ASSIGNMENT: Please report every line of the listing below that has the word "store" in it.

DATA LISTING:
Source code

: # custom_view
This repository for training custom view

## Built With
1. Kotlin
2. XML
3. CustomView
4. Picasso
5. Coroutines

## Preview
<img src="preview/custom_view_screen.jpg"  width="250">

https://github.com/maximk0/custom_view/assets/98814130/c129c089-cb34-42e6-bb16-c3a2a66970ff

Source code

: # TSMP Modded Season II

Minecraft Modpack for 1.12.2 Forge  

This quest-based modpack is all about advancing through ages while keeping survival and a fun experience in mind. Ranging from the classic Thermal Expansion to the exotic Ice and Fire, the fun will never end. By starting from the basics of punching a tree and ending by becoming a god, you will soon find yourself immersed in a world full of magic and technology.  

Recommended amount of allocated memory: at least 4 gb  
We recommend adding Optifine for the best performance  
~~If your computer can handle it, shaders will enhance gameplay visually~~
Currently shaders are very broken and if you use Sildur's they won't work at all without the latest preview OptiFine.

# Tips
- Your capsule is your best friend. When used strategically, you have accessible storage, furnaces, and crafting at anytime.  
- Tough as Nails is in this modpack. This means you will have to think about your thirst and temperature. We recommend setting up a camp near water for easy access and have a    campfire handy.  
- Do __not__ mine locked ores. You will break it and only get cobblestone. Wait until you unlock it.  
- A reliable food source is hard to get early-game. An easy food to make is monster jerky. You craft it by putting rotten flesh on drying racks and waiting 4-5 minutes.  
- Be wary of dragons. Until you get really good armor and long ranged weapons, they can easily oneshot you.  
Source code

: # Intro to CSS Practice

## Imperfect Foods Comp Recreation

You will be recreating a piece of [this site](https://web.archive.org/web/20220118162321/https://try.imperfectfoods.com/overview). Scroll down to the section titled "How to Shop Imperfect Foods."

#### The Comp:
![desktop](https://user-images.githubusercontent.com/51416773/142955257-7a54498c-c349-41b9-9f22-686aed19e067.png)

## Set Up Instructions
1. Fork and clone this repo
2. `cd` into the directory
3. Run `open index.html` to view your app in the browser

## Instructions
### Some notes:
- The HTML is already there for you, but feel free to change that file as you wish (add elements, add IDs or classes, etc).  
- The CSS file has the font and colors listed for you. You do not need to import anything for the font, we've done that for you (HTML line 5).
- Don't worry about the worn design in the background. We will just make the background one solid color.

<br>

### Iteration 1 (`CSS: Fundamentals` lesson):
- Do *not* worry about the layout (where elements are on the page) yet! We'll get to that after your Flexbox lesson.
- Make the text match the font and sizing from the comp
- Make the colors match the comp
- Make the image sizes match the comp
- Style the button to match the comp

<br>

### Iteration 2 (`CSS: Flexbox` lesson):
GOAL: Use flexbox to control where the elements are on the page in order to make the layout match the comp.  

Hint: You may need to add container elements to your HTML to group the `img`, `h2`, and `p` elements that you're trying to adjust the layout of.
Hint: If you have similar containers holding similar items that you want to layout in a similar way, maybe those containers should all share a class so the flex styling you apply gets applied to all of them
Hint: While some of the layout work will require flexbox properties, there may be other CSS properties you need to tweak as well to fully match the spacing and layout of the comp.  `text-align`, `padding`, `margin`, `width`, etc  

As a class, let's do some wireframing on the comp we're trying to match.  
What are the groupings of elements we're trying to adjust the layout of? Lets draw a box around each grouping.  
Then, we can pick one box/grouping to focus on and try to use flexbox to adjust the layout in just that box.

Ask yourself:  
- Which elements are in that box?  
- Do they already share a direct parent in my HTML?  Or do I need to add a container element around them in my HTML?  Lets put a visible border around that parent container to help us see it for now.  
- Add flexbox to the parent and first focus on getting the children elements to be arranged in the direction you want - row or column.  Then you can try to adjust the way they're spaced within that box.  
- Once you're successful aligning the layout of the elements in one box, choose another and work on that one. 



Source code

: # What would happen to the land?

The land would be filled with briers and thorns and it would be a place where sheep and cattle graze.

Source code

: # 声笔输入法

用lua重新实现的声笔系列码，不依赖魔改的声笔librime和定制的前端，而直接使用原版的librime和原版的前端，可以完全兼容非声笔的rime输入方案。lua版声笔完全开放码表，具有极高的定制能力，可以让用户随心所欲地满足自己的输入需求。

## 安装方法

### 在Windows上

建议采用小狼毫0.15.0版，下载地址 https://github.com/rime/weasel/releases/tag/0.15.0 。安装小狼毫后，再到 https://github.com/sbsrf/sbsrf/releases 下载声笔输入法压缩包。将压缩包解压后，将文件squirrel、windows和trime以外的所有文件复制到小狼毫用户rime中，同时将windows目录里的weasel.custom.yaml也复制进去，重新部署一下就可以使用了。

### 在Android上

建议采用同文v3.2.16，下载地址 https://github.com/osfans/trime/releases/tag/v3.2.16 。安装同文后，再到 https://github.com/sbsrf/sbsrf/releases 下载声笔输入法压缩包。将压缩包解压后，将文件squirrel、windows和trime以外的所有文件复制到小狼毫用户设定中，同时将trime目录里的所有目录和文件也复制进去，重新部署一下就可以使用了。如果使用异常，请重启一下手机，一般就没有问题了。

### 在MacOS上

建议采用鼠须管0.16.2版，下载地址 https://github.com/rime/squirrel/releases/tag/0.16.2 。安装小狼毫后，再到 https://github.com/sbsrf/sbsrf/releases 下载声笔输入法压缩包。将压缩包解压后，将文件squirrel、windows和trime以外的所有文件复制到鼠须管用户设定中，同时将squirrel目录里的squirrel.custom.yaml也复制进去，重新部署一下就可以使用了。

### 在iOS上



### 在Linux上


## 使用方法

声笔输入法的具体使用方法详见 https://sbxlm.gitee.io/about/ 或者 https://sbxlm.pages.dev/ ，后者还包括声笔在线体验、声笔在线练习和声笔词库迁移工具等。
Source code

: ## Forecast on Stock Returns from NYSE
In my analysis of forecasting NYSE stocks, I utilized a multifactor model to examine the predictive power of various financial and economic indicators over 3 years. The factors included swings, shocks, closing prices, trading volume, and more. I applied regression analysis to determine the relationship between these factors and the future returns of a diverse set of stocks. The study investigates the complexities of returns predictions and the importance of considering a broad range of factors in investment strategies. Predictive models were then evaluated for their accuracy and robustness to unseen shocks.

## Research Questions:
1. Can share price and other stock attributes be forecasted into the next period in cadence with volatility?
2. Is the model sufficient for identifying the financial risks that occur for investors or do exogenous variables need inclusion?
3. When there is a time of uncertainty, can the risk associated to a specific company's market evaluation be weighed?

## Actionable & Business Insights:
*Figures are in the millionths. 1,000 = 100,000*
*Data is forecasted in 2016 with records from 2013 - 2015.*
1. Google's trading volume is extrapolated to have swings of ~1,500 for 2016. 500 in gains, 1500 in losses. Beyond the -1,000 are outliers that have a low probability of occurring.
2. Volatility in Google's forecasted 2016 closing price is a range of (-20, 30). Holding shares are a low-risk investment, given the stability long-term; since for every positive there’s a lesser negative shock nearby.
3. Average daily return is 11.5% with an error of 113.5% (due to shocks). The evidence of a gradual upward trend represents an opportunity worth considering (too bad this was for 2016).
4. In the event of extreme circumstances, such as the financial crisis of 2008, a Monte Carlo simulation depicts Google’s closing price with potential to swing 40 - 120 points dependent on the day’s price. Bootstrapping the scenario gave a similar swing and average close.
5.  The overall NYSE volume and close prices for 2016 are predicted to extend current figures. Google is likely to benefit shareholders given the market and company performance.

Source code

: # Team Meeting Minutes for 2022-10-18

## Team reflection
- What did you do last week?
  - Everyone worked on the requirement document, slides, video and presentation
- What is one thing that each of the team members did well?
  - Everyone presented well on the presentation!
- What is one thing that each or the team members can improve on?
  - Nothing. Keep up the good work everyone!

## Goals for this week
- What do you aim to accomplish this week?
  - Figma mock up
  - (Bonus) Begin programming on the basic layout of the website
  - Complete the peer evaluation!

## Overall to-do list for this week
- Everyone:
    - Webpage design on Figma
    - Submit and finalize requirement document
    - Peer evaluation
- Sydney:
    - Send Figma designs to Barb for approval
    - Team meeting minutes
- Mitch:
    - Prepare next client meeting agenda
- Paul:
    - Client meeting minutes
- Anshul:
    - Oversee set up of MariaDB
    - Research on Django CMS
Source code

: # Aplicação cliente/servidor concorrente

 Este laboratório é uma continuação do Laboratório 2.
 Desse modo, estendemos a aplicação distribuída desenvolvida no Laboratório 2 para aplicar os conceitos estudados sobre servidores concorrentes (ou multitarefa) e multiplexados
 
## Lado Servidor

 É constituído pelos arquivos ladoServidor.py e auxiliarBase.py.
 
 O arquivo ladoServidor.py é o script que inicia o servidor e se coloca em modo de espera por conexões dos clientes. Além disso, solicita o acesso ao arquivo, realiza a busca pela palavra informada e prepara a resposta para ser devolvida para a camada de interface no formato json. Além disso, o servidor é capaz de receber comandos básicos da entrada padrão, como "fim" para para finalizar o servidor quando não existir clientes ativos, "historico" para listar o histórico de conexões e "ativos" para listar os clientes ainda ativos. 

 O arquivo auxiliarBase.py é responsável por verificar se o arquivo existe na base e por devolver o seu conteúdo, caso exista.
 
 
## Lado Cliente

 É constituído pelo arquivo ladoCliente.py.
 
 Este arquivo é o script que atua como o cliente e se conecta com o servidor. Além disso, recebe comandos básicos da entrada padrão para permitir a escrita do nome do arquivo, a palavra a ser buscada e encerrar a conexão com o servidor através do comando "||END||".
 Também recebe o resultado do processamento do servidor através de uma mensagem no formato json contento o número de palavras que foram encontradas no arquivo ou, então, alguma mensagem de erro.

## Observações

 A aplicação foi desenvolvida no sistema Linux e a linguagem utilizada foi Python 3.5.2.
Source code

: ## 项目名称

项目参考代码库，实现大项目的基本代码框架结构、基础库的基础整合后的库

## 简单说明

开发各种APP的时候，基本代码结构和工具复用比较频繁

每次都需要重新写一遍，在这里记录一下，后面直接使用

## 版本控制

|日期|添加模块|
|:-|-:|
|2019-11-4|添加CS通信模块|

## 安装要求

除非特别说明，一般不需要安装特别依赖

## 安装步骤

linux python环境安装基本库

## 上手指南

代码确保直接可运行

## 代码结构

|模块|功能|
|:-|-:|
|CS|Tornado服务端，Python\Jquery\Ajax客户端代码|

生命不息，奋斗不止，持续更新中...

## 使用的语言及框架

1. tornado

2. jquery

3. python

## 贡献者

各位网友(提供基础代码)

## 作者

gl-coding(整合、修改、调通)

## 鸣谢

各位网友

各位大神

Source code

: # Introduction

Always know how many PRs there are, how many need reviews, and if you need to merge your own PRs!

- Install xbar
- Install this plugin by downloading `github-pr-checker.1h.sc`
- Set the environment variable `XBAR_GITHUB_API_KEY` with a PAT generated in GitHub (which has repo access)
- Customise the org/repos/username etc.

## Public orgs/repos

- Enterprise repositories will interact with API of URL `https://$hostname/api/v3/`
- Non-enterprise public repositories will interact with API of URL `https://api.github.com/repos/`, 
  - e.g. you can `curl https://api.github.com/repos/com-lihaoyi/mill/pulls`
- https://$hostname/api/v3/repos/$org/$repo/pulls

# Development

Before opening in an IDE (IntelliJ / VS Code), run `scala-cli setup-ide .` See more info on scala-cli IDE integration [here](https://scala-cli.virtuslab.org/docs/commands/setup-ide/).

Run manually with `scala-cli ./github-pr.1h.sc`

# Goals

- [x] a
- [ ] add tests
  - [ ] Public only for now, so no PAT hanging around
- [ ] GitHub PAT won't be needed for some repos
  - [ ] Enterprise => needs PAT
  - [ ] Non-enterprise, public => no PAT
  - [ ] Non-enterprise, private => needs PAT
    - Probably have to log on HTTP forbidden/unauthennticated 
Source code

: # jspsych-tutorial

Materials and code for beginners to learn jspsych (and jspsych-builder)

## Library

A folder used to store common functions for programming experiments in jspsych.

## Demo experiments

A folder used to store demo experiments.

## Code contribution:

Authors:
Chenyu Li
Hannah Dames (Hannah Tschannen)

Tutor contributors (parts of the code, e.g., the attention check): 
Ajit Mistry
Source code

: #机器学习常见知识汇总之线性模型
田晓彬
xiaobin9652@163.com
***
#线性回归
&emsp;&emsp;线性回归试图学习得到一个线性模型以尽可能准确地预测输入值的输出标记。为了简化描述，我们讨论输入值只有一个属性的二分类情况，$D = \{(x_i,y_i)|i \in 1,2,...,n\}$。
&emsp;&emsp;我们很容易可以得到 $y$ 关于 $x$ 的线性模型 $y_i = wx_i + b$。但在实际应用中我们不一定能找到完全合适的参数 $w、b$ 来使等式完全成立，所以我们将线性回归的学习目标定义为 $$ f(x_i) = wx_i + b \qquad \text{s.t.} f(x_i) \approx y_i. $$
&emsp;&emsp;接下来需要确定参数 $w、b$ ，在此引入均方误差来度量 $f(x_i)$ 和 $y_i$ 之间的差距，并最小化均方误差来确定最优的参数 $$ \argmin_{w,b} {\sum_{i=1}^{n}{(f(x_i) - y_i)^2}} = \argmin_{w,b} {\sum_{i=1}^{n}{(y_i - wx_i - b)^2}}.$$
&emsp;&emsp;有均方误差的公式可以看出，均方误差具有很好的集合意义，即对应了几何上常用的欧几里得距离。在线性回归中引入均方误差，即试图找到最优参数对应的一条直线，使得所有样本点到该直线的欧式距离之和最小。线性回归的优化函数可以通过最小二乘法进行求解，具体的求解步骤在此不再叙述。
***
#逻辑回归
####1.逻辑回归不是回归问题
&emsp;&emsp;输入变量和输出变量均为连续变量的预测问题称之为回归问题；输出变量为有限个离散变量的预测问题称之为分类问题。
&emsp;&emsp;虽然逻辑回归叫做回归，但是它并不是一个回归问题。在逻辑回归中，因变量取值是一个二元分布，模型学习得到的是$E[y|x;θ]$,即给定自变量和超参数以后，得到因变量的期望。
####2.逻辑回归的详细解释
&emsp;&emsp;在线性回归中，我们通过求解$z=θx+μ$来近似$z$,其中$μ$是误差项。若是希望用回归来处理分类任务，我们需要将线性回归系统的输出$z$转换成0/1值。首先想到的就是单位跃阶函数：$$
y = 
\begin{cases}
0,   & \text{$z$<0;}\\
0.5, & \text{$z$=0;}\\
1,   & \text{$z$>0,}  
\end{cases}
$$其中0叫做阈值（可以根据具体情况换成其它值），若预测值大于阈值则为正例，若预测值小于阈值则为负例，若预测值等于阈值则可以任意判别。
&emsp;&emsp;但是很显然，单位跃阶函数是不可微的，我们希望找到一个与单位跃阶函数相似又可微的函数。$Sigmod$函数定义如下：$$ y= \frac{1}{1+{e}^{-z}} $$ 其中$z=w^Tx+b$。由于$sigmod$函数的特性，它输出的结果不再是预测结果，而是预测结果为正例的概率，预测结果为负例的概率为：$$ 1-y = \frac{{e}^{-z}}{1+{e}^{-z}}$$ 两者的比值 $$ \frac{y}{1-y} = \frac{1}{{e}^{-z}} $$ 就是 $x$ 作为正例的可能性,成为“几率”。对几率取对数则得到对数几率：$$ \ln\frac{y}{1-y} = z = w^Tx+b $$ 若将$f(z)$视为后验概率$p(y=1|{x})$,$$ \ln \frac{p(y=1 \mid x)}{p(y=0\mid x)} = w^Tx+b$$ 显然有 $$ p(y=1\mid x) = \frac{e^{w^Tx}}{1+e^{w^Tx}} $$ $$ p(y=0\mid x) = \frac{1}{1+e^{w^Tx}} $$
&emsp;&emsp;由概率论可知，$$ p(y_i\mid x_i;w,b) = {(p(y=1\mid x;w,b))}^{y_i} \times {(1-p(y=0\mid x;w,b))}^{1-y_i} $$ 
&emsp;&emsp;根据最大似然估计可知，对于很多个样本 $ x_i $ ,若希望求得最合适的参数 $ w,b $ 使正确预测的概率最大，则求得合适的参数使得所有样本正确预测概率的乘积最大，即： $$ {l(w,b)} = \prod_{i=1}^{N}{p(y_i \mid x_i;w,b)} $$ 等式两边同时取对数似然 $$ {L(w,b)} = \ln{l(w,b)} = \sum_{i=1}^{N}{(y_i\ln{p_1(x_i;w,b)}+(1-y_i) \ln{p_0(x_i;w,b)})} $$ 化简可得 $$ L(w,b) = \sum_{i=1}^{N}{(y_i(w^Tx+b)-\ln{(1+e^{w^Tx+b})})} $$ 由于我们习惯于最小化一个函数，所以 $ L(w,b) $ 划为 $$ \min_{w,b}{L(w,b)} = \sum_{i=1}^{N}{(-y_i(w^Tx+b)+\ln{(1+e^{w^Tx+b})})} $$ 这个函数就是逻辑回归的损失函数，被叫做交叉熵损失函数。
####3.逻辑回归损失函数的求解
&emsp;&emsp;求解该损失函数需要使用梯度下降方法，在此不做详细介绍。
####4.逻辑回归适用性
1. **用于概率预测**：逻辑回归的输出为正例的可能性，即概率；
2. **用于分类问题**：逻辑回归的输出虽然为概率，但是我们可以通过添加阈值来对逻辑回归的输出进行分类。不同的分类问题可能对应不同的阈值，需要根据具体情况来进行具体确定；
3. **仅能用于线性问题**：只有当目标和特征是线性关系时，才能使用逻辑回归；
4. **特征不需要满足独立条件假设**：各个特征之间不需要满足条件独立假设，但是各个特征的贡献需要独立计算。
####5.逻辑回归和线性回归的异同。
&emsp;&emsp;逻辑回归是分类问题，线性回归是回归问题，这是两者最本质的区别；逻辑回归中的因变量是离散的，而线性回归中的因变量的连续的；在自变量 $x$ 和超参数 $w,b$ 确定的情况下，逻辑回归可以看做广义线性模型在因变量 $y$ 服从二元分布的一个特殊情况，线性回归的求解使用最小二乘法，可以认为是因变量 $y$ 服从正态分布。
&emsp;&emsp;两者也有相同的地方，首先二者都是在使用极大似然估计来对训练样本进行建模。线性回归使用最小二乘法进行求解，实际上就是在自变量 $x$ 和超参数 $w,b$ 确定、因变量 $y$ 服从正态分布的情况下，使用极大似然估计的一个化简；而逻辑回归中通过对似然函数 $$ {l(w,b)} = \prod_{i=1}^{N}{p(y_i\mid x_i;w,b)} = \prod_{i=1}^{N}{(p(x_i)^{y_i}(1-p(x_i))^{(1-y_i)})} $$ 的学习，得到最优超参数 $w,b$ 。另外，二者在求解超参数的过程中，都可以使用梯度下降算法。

WRITTEN RESPONSE:
A folder used to store common functions for programming experiments in jspsych.
A folder used to store demo experiments.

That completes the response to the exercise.